(练习题目 a): 把下面条目里所有含有字符串“tuplet”的行筛出来，一行不改地抄下来。

(引用段落):
----
C - Tak and Cards (atcoder.jp)
解:
设 dp[i][j][k]表示为:正在处理第i张牌,从一共i张牌中选j张,组成的数为 k
初始状态:dp[0][0][0]=1
if x+k<= A*n, dp[i+1][j+1][x+k]+=dp[i][j][k]
最后 累加,dp[n][j][A*j],1<=j<=n
#include<bits/stdc++.h>
using ll=long long;
void solve()
{
int n,A;
std::cin>>n>>A;
std::vector<ll>x(n);
for(auto&i:x)std::cin>>i;
std::vector dp(n+1,std::vector<std::vector<ll>>(n+1,std::vector<ll>(A*n+1)));
dp[0][0][0]=1;
for(int i=0;i<n;i++)
{
for(int j=0;j<=i;j++)
{
for(int k=0;k<=A*n;k++)
----
(练习题目 b): 在这篇 Tak and Cards 题解里，初始状态是怎么设定的？

(任务输入):
----
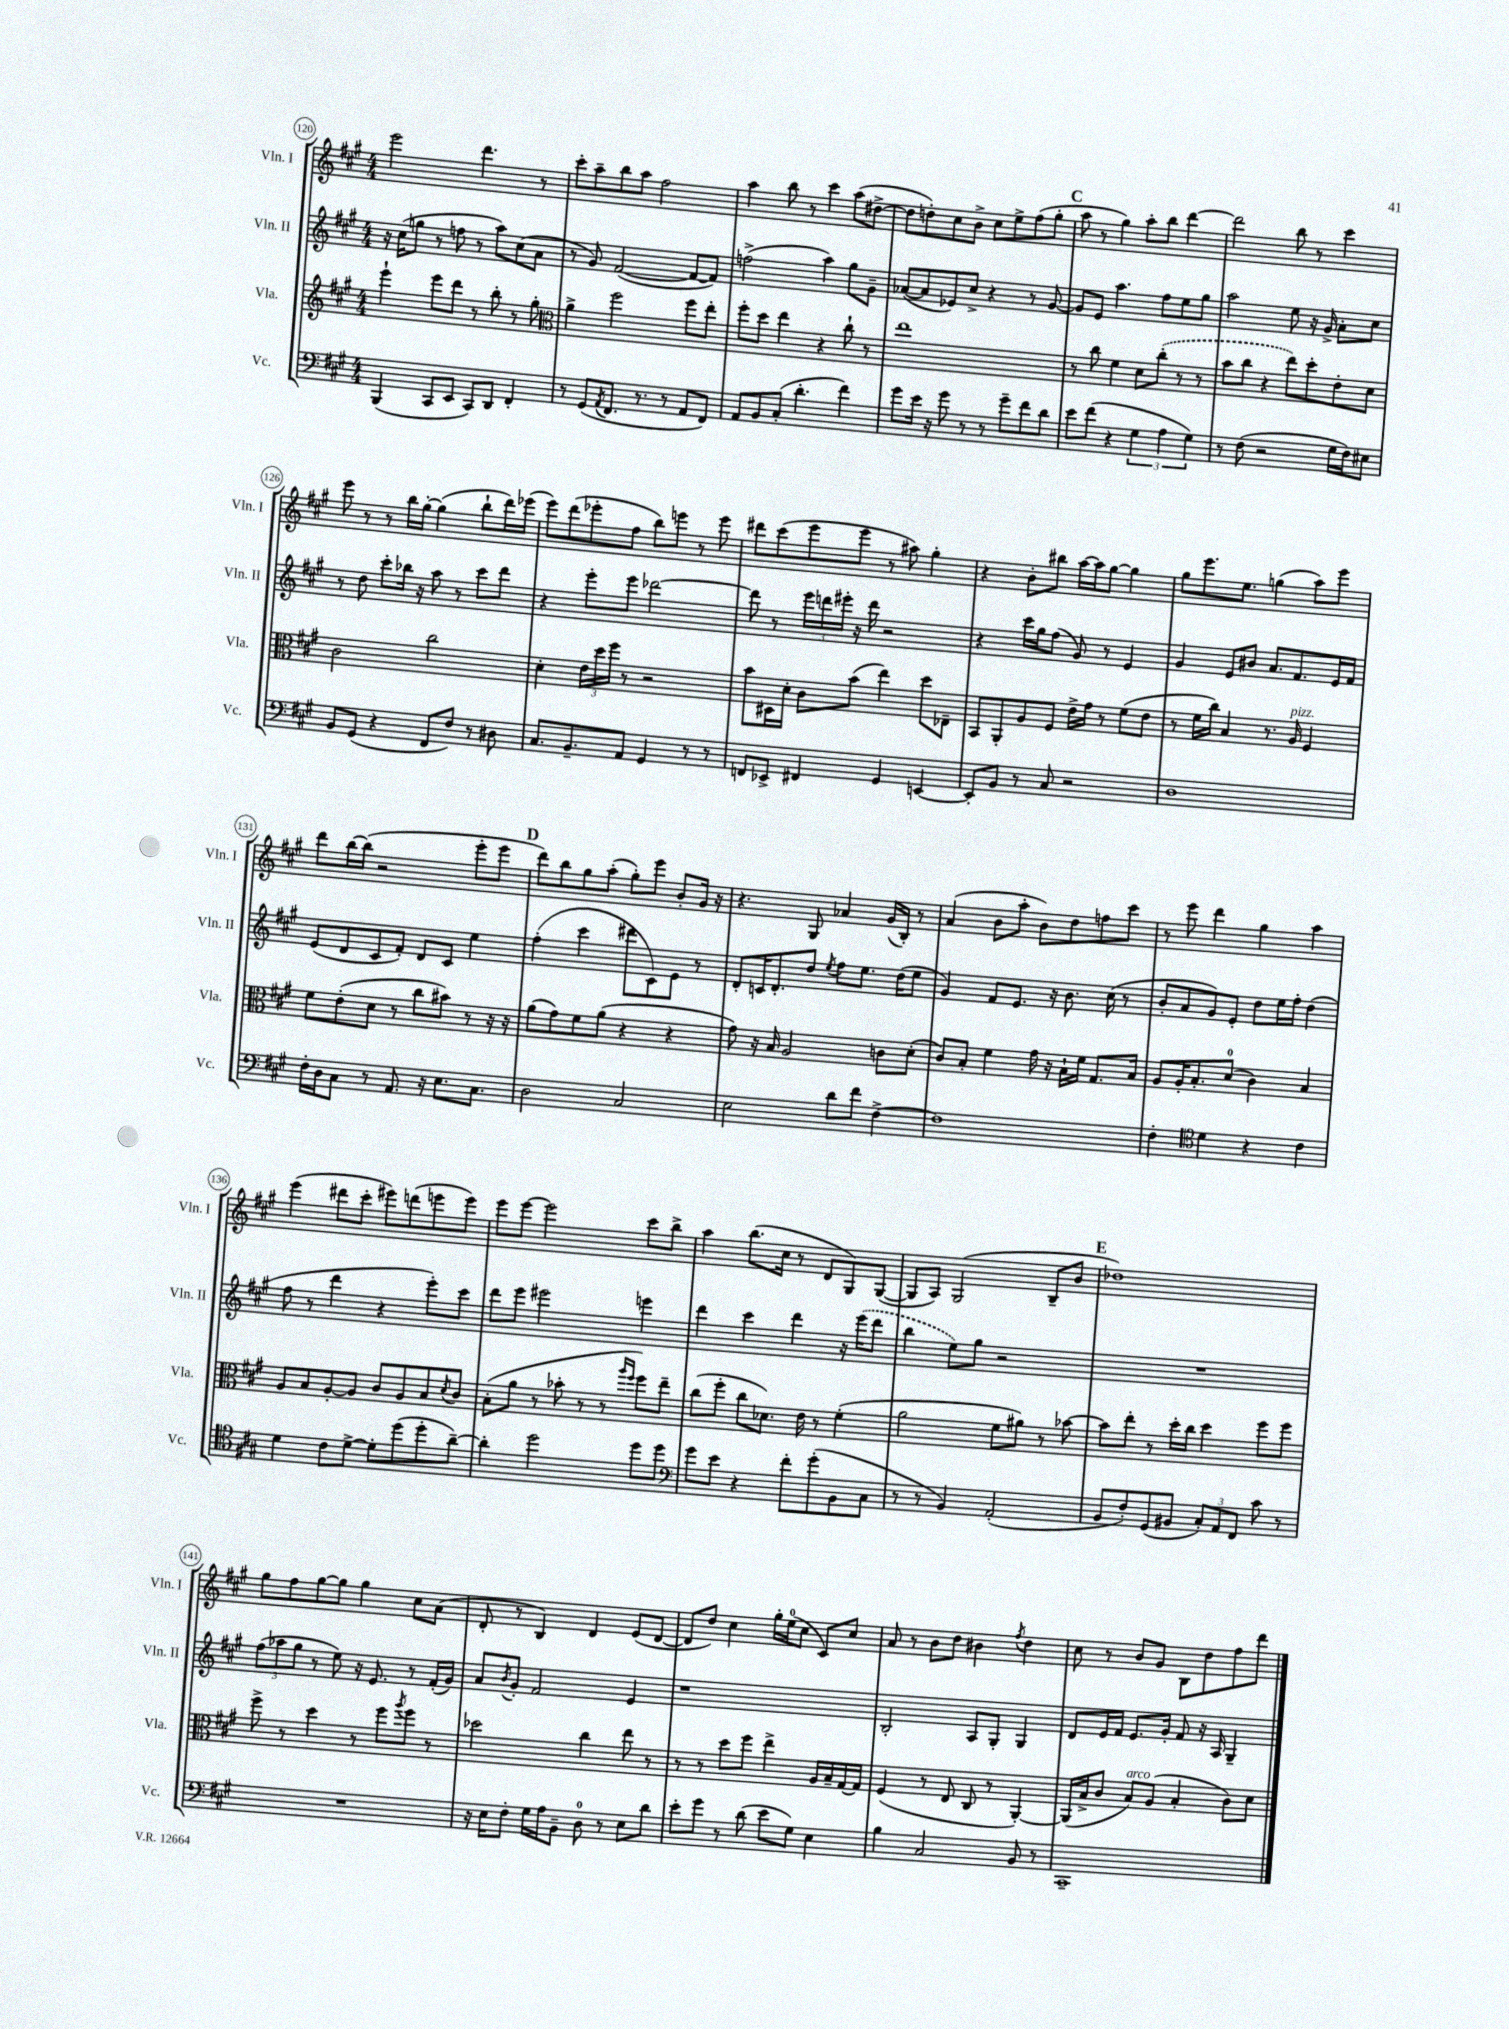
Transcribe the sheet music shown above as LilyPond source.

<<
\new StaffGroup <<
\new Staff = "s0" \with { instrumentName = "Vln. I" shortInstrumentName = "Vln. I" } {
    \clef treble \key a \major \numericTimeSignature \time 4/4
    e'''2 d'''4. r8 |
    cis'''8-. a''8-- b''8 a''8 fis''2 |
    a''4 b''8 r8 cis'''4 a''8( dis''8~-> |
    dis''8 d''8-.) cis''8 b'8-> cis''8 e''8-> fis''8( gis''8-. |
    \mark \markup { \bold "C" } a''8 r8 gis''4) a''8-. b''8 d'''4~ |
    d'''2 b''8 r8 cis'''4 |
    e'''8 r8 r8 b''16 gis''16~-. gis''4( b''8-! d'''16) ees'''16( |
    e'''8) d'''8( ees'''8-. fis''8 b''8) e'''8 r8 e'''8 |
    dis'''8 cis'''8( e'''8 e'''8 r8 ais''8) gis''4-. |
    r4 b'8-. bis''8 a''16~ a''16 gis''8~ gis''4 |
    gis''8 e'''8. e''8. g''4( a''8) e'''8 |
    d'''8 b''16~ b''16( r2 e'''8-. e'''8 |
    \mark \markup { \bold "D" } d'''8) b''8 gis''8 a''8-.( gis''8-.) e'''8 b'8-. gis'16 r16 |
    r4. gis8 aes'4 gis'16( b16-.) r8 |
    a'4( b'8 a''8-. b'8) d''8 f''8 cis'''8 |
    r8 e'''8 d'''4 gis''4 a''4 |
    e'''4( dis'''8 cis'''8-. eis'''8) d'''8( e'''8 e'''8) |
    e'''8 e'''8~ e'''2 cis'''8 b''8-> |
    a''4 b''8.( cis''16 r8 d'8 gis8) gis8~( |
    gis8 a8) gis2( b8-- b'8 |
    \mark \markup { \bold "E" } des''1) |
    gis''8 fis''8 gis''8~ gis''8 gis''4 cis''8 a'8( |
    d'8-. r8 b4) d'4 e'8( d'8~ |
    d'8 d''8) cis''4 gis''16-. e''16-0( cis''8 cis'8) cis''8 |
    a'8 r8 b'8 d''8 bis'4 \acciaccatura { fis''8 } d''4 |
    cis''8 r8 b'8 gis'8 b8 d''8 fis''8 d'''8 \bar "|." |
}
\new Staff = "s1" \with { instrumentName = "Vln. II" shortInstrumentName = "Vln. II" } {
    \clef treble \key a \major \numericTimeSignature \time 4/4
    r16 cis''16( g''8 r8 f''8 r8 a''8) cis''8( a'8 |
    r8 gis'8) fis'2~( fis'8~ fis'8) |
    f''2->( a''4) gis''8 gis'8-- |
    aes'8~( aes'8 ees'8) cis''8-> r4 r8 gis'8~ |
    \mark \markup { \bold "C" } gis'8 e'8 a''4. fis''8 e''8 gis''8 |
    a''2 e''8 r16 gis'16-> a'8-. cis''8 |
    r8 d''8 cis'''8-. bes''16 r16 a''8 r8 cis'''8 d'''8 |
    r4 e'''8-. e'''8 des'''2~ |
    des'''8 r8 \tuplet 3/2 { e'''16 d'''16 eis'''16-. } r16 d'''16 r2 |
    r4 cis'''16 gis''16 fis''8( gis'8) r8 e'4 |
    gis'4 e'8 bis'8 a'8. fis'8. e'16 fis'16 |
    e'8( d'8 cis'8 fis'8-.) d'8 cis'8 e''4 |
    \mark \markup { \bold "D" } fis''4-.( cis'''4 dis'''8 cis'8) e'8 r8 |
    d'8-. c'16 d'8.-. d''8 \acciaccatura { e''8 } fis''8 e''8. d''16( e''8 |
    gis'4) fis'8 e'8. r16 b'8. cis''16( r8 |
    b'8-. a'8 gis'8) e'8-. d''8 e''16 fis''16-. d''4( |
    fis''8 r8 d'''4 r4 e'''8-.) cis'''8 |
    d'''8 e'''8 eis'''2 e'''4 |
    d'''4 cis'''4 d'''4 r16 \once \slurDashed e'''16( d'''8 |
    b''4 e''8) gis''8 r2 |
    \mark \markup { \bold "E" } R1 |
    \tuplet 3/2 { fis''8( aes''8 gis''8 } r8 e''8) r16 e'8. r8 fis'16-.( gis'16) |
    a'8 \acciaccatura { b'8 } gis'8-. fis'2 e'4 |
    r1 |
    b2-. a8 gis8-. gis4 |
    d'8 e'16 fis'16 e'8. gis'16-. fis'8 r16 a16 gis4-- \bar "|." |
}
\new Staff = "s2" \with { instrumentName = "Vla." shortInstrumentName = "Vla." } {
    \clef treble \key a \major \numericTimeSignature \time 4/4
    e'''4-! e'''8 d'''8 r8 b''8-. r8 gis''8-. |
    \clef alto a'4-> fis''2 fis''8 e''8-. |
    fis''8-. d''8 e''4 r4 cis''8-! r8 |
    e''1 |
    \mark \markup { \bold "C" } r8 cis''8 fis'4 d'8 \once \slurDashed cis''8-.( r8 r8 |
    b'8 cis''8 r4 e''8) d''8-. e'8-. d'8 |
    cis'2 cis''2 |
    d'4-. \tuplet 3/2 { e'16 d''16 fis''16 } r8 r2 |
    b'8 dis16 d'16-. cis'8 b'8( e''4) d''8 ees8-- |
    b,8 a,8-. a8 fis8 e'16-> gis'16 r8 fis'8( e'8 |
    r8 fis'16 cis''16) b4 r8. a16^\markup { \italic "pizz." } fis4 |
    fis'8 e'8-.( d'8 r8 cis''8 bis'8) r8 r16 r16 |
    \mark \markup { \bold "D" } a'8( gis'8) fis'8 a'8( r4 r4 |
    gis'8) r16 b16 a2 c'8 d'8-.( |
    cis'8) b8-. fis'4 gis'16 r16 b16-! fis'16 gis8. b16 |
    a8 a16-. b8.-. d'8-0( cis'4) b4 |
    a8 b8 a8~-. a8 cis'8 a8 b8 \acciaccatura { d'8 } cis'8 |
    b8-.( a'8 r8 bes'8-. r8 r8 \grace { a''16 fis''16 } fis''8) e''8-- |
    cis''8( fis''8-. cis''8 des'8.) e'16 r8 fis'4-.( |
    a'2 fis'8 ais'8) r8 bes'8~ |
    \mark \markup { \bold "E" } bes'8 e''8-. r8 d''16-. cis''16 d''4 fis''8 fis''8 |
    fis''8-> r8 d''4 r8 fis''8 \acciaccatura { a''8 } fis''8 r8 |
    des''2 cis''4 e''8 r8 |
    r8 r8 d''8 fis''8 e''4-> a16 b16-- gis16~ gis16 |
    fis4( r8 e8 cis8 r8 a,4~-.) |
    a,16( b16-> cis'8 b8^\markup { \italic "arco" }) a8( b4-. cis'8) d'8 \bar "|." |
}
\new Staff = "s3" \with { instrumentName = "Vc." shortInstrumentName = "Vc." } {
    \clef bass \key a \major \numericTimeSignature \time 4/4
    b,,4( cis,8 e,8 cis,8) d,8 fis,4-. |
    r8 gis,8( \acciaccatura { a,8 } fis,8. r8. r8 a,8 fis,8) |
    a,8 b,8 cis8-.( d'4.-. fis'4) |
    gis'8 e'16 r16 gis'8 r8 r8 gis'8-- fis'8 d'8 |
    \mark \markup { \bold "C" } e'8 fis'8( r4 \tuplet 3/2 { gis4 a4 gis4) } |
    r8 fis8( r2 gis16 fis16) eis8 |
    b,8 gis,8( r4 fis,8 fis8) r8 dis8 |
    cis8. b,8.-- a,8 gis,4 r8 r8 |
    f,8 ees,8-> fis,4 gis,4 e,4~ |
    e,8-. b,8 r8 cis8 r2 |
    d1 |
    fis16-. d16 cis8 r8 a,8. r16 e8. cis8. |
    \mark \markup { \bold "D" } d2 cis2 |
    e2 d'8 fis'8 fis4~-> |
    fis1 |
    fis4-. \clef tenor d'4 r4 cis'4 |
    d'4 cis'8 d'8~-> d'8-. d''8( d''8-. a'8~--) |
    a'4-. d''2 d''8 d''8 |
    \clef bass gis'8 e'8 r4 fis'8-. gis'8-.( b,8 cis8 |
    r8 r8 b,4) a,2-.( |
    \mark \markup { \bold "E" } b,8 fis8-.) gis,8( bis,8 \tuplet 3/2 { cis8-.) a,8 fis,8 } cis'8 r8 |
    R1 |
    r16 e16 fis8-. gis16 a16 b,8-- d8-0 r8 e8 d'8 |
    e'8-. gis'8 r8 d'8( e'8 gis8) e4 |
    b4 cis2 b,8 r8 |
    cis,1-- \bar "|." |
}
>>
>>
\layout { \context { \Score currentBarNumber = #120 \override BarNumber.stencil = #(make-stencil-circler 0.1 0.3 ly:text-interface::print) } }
----
(结果 a):
    des'''8 r8 \tuplet 3/2 { e'''16 d'''16 eis'''16-. } r16 d'''16 r2 |
    \tuplet 3/2 { fis''8( aes''8 gis''8 } r8 e''8) r16 e'8. r8 fis'16-.( gis'16) |
    d'4-. \tuplet 3/2 { e'16 d''16 fis''16 } r8 r2 |
    \mark \markup { \bold "C" } e'8 fis'8( r4 \tuplet 3/2 { gis4 a4 gis4) } |
    \mark \markup { \bold "E" } b,8 fis8-.) gis,8( bis,8 \tuplet 3/2 { cis8-.) a,8 fis,8 } cis'8 r8 |

(结果 b): 初始状态是 dp[0][0][0]=1。